Dinner club was this past weekend. (Although I had an incredible brain cramp an neglected to the Clemson game on Saturday. Feeling as poorly as I do this morning, it might have actually been a good thing, but I still missed a chance to see Jasper and family.) We had some visitors to the party, a couple of coworkers of the host (husband). One of the visitors was in the ed dept of UNCC, so I chatted with her for a good portion of the evening. I don't think I made her husband/boyfriend uncomfortable (hard to tell, she had on two rings but he didn't have a wedding band on), but he sure didn't leave her side.
But I'm not talking about that. No, one of the other visitors had a six month old and was still breast feeding. (You know where this is heading, don't you!) Sure enough, she whips out the boob and starts feeding the kid. If she had a defense, she was in the corner and not actively involved in conversation. Still, you were in the room and didn't take the feeding to a private room.
The thing is, how do you not notice it? It's not every day that someone reaches into her shirt an pops a boob out. Just the simple act of moving in someone peripheral vision will cause them to look.
All I could do was reengage others in conversation. One of the other regulars (a dad) noticed as well and we shared a WTF moment and shrugged it off as best we could.

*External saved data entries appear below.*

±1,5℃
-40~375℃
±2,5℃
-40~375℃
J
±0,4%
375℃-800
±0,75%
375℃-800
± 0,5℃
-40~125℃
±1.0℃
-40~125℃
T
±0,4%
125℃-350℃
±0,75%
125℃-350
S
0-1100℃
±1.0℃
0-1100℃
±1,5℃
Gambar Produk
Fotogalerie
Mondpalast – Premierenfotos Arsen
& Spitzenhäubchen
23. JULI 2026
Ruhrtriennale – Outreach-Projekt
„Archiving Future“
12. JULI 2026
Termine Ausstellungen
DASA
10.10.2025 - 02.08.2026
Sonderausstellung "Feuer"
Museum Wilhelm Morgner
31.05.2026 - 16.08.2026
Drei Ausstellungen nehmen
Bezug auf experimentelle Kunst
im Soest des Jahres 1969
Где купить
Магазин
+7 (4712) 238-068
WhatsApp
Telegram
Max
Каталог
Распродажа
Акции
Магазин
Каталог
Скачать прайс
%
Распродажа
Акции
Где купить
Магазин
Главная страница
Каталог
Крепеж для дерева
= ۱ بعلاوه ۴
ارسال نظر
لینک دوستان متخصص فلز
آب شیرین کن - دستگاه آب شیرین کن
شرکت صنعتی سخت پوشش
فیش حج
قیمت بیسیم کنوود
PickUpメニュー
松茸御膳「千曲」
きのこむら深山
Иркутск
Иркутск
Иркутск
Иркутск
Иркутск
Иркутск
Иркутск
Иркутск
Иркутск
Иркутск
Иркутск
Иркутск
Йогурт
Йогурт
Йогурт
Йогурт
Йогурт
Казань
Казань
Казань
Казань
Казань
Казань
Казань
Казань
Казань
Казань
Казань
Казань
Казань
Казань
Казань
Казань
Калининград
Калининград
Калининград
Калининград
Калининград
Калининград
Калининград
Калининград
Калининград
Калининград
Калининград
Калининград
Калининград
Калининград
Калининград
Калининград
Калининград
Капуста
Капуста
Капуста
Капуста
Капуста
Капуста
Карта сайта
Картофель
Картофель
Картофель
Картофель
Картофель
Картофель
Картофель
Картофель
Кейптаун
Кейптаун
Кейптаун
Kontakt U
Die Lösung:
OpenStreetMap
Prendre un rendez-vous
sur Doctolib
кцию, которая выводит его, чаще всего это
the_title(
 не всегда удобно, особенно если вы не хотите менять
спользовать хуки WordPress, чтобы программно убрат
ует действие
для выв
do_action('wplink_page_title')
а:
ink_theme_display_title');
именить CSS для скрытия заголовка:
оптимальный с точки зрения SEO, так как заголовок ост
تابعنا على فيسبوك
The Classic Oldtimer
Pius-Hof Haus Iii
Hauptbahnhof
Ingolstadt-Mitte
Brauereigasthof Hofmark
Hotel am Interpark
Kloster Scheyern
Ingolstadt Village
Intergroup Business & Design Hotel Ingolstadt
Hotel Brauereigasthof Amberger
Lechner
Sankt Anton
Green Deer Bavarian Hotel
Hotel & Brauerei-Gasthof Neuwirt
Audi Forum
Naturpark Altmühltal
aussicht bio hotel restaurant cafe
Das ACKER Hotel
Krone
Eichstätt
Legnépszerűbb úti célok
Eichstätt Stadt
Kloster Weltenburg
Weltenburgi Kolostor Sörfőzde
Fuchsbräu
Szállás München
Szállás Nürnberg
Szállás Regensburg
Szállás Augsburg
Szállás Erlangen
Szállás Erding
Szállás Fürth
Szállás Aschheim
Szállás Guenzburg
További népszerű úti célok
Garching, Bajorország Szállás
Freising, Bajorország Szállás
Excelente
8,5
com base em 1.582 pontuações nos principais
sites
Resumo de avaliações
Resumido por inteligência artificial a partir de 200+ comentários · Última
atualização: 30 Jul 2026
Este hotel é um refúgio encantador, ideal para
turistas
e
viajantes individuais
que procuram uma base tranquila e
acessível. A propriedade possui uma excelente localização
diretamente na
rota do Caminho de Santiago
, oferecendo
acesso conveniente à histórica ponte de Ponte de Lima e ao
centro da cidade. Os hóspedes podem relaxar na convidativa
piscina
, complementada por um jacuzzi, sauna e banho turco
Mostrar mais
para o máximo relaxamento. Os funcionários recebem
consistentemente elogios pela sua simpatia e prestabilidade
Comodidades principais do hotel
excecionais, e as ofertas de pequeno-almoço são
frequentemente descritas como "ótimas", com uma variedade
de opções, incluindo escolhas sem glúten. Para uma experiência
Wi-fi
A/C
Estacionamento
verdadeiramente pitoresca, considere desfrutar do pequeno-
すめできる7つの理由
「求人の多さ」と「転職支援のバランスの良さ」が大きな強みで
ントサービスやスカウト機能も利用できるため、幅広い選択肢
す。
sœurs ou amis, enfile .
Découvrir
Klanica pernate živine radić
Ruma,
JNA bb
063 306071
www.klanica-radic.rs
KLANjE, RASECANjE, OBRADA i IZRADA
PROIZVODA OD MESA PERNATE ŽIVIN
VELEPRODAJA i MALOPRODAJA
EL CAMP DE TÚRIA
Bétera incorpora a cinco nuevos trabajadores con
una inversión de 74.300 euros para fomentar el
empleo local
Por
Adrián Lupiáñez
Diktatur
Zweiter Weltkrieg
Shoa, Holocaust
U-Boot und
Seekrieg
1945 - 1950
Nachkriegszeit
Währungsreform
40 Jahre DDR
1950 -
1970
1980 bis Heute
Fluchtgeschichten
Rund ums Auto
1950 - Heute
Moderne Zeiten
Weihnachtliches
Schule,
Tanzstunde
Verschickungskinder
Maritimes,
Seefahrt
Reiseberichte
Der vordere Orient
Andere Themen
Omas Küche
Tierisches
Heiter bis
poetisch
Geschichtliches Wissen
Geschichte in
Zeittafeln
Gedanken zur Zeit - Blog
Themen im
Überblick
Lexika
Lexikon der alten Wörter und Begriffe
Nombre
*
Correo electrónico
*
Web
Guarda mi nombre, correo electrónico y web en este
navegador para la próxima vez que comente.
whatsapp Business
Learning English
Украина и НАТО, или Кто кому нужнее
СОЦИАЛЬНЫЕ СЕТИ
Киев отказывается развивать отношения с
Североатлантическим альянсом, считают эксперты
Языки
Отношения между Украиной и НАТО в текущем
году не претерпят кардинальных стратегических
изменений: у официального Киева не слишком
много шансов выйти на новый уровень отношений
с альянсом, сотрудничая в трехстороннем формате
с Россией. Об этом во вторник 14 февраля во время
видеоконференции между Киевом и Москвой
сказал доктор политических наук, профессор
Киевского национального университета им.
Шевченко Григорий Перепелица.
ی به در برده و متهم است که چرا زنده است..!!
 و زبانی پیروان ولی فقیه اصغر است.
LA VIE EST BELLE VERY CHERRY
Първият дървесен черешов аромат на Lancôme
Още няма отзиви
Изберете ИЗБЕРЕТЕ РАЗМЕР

What I want to know is, ladies, what goes though your head to make it okay to take out your breast and start feeding a child at a party? If you're going to play the, "It's natural" card, well, so it taking a wiz. So is sex. You don't do that out in the open at parties. (Well, it depends on the party with the latter. Not that I have been to any of those kind of parties.)
Go ahead....
37 seconds ago






3 comments:
Can... open... worms... everywhere...
Comparing breastfeeding to urinating? This isn't going to end well.
First of all, is it a family style dinner or an adult party? If it's an adult party, she was totally in the wrong for having a 6 month old there at all. If it was a family dinner, you may be SOL trying to find a nice way to convince her to be "private". Perhaps suggesting she cover up with a blanket or throw rather than banishment? Otherwise you risk looking douchey saying a BF mom can't feed her baby at the party. It's a razor thin line, my friend. Be careful!
I'm a woman and it makes me very uncomfortable when another woman whips it out to breastfeed. And I breastfed all my kids for a good part of the first year, so I'm not anti-breastfeeding.
It's one thing to do it at a woman's book club or playgroup, but just not cool in front of men you are not related to.